Regarding his early life,
Aimé Césaire was born in 1913 in Martinique... He left for Paris in 1931 at the age of 18 with a scholarship for school. During his time at the Lycee Louis-le Grand, he helped found a student publication, Etudiant Noir. In 1936 Cesaire started working on his famed Cahier d’un retour au pays natal which was not published until 1939 (and which would become a masterpieces of francophone Caribbean literature). He married fellow student Suzanne Roussi in 1937, and the couple moved back to Martinique with their son in 1939. Both Aime and Suzanne got jobs at the Lycee Schoelcher. In 1945 Cesaire began his political career when he was elected mayor of Fort-de-France and deputy in the Constituent Assembly on the French Communist Party ticket. ... In 1956 Aime Cesaire resigned from the French Communist Party and two years later he began the "Parti Progressiste Martiniquais."
Author Arvin Murch writes:
A communist until the events in Hungary of 1956 caused him to break with the party Cesaire founded the PPM in 1958 and took a large part of the local Communist Party with him. Since then, Cesaire has become a strong advocate of autonomy for Martinique. The heart of this doctrine is that Martiniquais woud have nearly complete control over their own internal affairs, while remaining in a French federal framework. Arvin Murch, Black Frenchmen: The Political Integration of the French Antilles, Cambridge, MA: Schenkman Publishing Company, Inc., 1971: p. 27.

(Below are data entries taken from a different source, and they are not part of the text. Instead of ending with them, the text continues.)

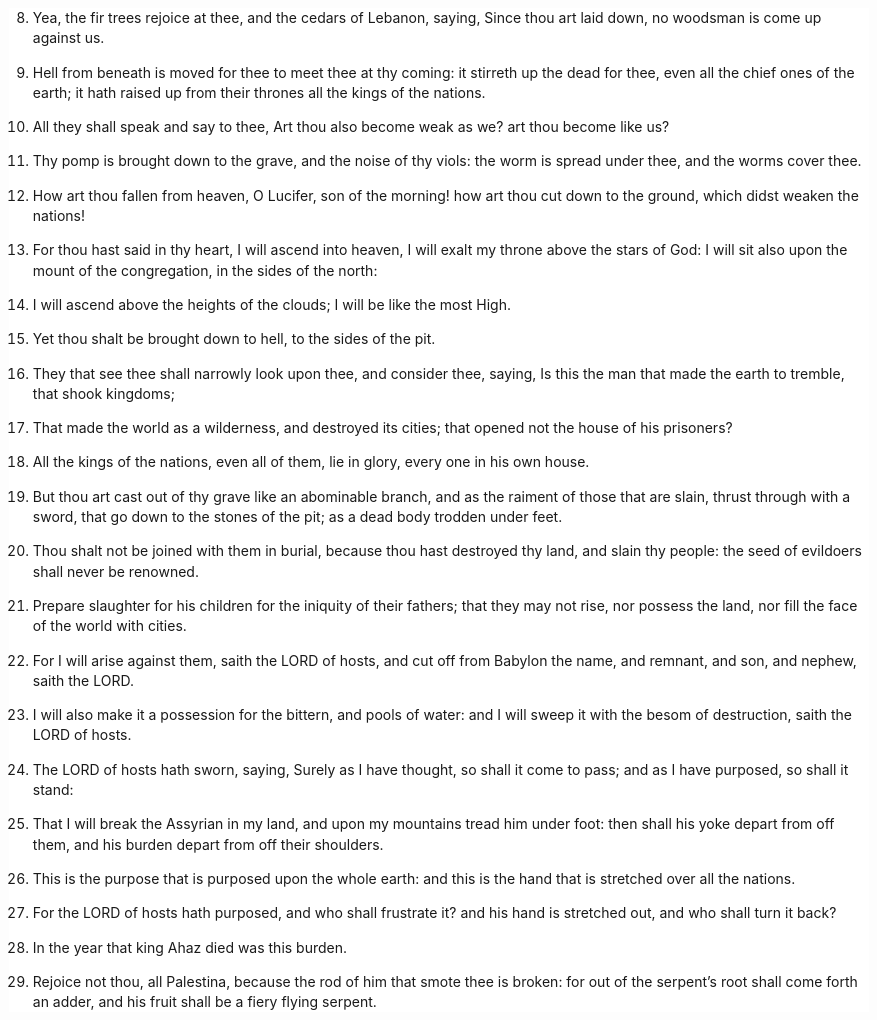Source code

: 8. Yea, the fir trees rejoice at thee, and the cedars of Lebanon, saying, Since thou art laid down, no woodsman is come up against us.

9. Hell from beneath is moved for thee to meet thee at thy coming: it stirreth up the dead for thee, even all the chief ones of the earth; it hath raised up from their thrones all the kings of the nations. 

10. All they shall speak and say to thee, Art thou also become weak as we? art thou become like us?

11. Thy pomp is brought down to the grave, and the noise of thy viols: the worm is spread under thee, and the worms cover thee.

12. How art thou fallen from heaven, O Lucifer, son of the morning! how art thou cut down to the ground, which didst weaken the nations! 

13. For thou hast said in thy heart, I will ascend into heaven, I will exalt my throne above the stars of God: I will sit also upon the mount of the congregation, in the sides of the north:

14. I will ascend above the heights of the clouds; I will be like the most High.

15. Yet thou shalt be brought down to hell, to the sides of the pit.

16. They that see thee shall narrowly look upon thee, and consider thee, saying, Is this the man that made the earth to tremble, that shook kingdoms;

17. That made the world as a wilderness, and destroyed its cities; that opened not the house of his prisoners? 

18. All the kings of the nations, even all of them, lie in glory, every one in his own house.

19. But thou art cast out of thy grave like an abominable branch, and as the raiment of those that are slain, thrust through with a sword, that go down to the stones of the pit; as a dead body trodden under feet.

20. Thou shalt not be joined with them in burial, because thou hast destroyed thy land, and slain thy people: the seed of evildoers shall never be renowned.

21. Prepare slaughter for his children for the iniquity of their fathers; that they may not rise, nor possess the land, nor fill the face of the world with cities.

22. For I will arise against them, saith the LORD of hosts, and cut off from Babylon the name, and remnant, and son, and nephew, saith the LORD.

23. I will also make it a possession for the bittern, and pools of water: and I will sweep it with the besom of destruction, saith the LORD of hosts.

24. The LORD of hosts hath sworn, saying, Surely as I have thought, so shall it come to pass; and as I have purposed, so shall it stand:

25. That I will break the Assyrian in my land, and upon my mountains tread him under foot: then shall his yoke depart from off them, and his burden depart from off their shoulders.

26. This is the purpose that is purposed upon the whole earth: and this is the hand that is stretched over all the nations.

27. For the LORD of hosts hath purposed, and who shall frustrate it? and his hand is stretched out, and who shall turn it back?

28. In the year that king Ahaz died was this burden.

29. Rejoice not thou, all Palestina, because the rod of him that smote thee is broken: for out of the serpent’s root shall come forth an adder, and his fruit shall be a fiery flying serpent.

While I realize this is a dreadfully short piece, I would nevertheless like to end by providing a couple of links to other tributes (which in turn contain other useful links):
Antilles - the weblog of The Caribbean Review of Books, a quarterly magazine covering the Caribbean literary scene.
Remembering Aimé Césaire Friday, April 18th, 2008 @ 00:39 UTC by Jennifer Brea.
Footnote: My father knew Aimé Césaire and may have some interesting correspondence from him burried deep in the archive which forms part of his extensive library (which someday I shall get around to organizing).